In Glottopedia, survey articles are articles that give an overview of linguistic research in a particular subject area. They are articles of the sort that one finds in handbooks of linguistics (e.g. Lappin (ed.) 1996, Ágel et al. (eds.) 2006) and in state-of-the-art volumes (e.g. Cheng & Sybesma (eds.) 2002). They are also articles of the sort that one finds in Wikipedia. Thus, when a Wikipedia article on a linguistic subject is copied into Glottopedia, it should normally be classified as a survey article.
Survey articles should not be confused with dictionary articles. Dictionary articles are primarily about linguistic terms (though they also give examples of phenomena denoted by these terms), whereas survey articles are about the phenomena themselves.
Thus, Glottopedia may well contain both a dictionary article and a survey article about the same topic. In most cases, the articles will be distinguished by normal naming conventions (e.g. in English, survey articles but not dictionary articles have a definite article in their name, cf. the dictionary article middle voice and the survey article The middle voice).
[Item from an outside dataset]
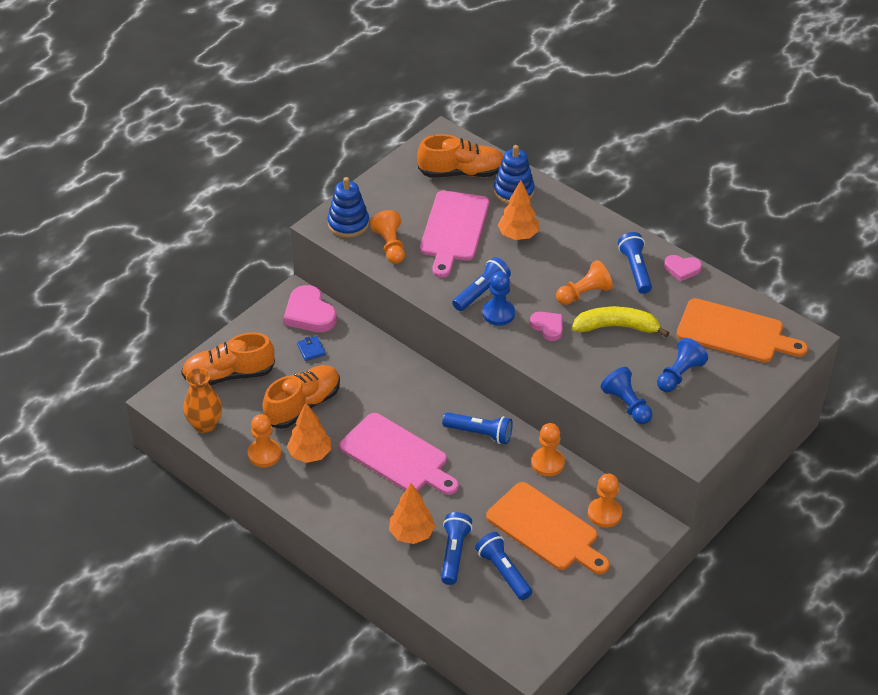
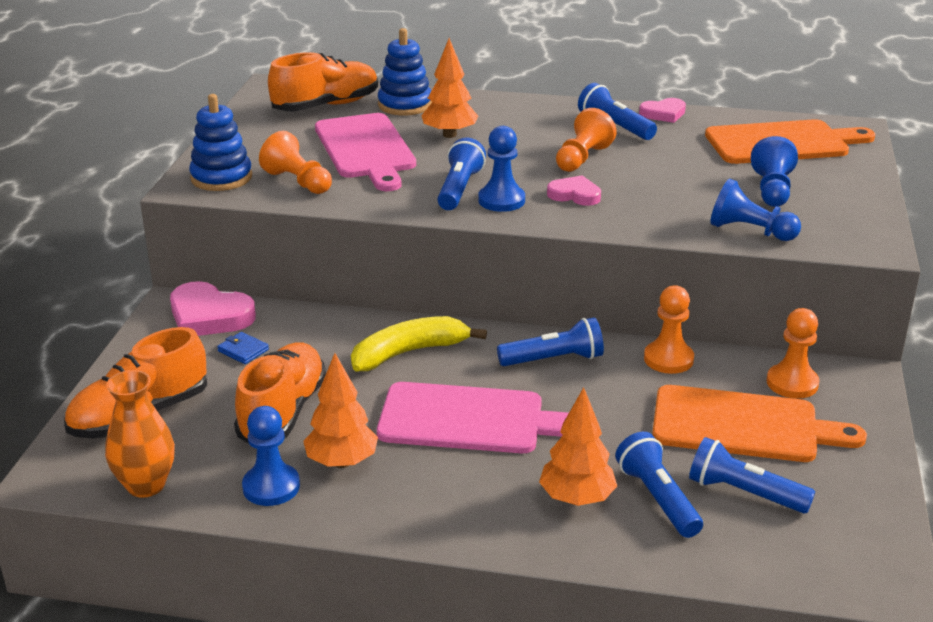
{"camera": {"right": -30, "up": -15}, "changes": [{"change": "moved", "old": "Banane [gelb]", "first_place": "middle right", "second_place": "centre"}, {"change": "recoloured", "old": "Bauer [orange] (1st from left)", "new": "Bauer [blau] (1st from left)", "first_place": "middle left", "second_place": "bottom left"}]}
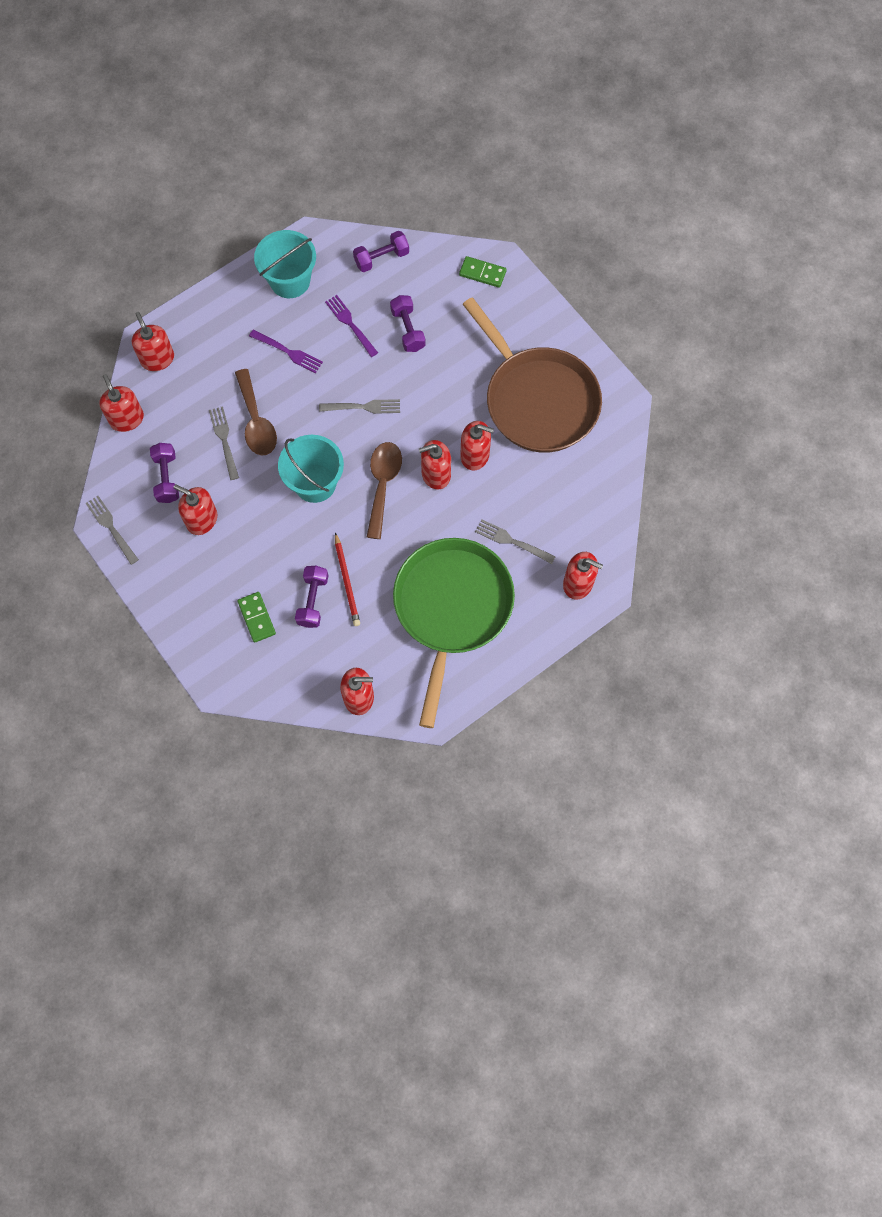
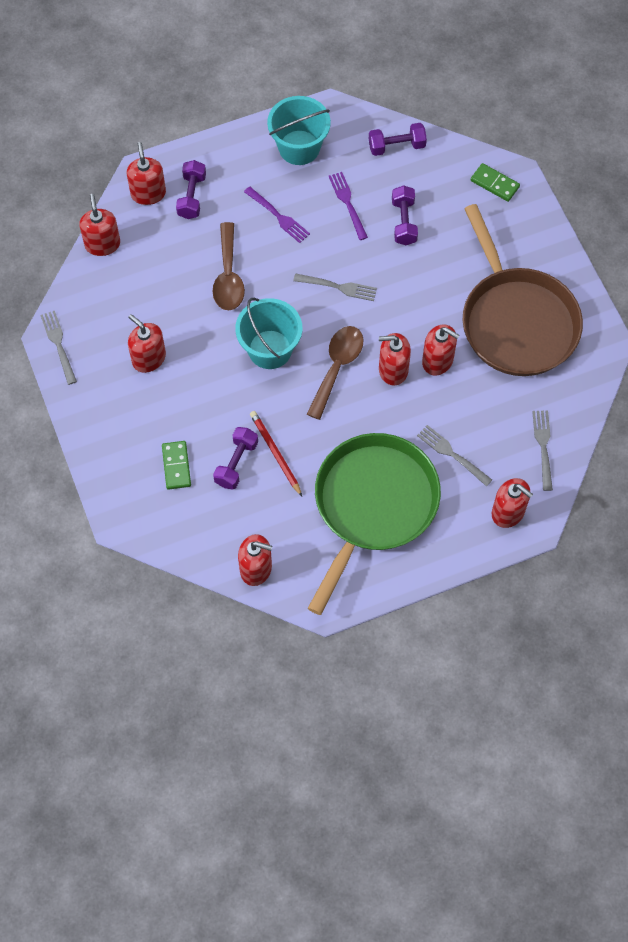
{"camera": {"right": 15, "up": -5}, "changes": [{"change": "moved", "old": "Hantel [lila] (1st from left)", "first_place": "middle left", "second_place": "top left"}, {"change": "moved", "old": "Gabel [grau] (2nd from left in the first image)", "new": "Gabel [grau] (4th from left)", "first_place": "middle left", "second_place": "middle right"}, {"change": "turned", "old": "Bleistift [rot]", "first_place": "centre", "second_place": "centre", "degrees": 150}]}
When the survey article and the dictionary article would have the same title, the survey article is distinguished from the dictionary article by "(survey)" in the article title (e.g., topicalization and topicalization (survey).)
But survey articles may of also be written about topics that cannot be characterized by a single term. Thus, The passive in Relational Grammar or Sociolinguistics in Thailand would be suitable survey articles, but not suitable dictionary articles.
The collective authorship made possible by the wiki format seems to be less well suited for survey articles, so at present Glottopedia focuses on dictionary articles. For the future, we envisage the possibility of individually authored survey articles that are not freely editable, but can be freely discussed and updated by their authors.
- Ágel, Vilmos et al. (eds.) 2006. Dependency and Valency: An International Handbook of Contemporary Research. Berlin: de Gruyter.
- Cheng, Lisa & Sybesma, Rint (eds.) 2002. The second GLOT International State-of-the-Article-Book. Berlin: Mouton de Gruyter.
- Lappin, Shalom (ed.) 1996. The handbook of contemporary semantic theory. Oxford: Blackwell.